Experimental deformation of a single-layer anhydrite in halite matrix under bulk constriction. Part 1: Geometric and kinematic aspects

A new deformation apparatus has been used to model the internal kinematics of salt diapirs. Composite natural samples consisting of a single layer of anhydrite, embedded in halite matrix, were constrictionally deformed at temperature, T = 345 °C, strain rate, ė = 10−7 s−1, maximum viscosity, η = 2 × 1013 Pa s, and maximum finite strain, ex = 122%. The anhydrite layer, oriented parallel to the major stretching axis, X, was deformed by fracturing, whereas halite behaved viscously.

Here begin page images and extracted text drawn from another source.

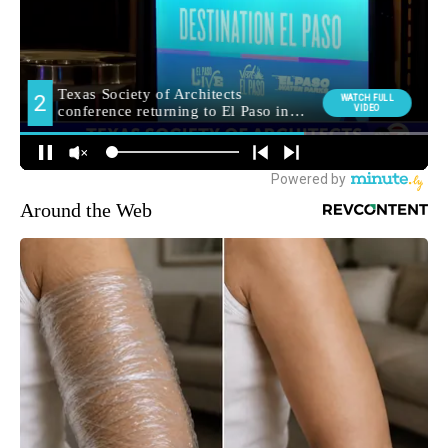
Around the Web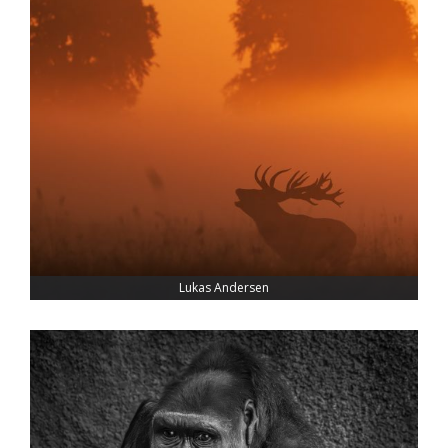
Lukas Andersen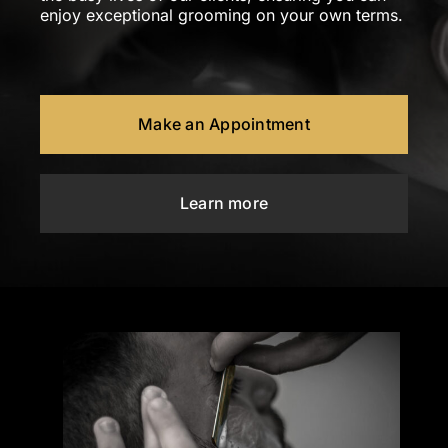
enjoy exceptional grooming on your own terms.
Make an Appointment
Learn more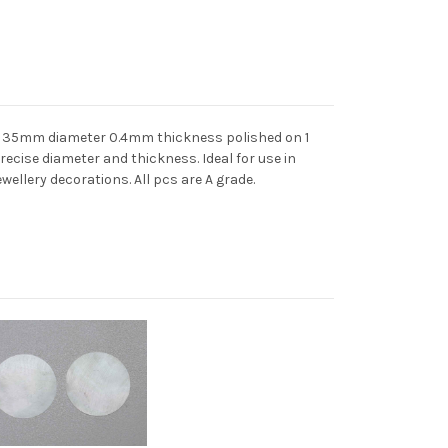
ts 35mm diameter 0.4mm thickness polished on 1
precise diameter and thickness. Ideal for use in
ewellery decorations. All pcs are A grade.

At advanced state of constriction (ex > 90%) a strong increase in strain hardening of halite led to a transient tension fracture that healed up and was shortened by folding during the final phase of viscous deformation. rismatic anhydrite inclusions disseminated inside the halite matrix were reoriented during constriction resulting in a linear grain-shape fabric. 3D-images of the anhydrite layer, based on computer tomography, revealed rare kink folds with axes subparallel to X, and boudins which result from tension fracture. With increasing layer thickness, Hi, the width of boudins, Wa, increases linearly (Wa = −0.3 + 1.3 × Hi). The normalized width of boudins (Wd = Wa/Hi) is almost constant at 1.5 ± 1.0. These geometrical parameters can be used to reveal fracture boudinage under bulk constriction. The oblique orientation of most of the boudins, with respect to the principal strain axes, results from folding of the boudins by a second generation of folds, the latter with axes subperpendicular to the layer.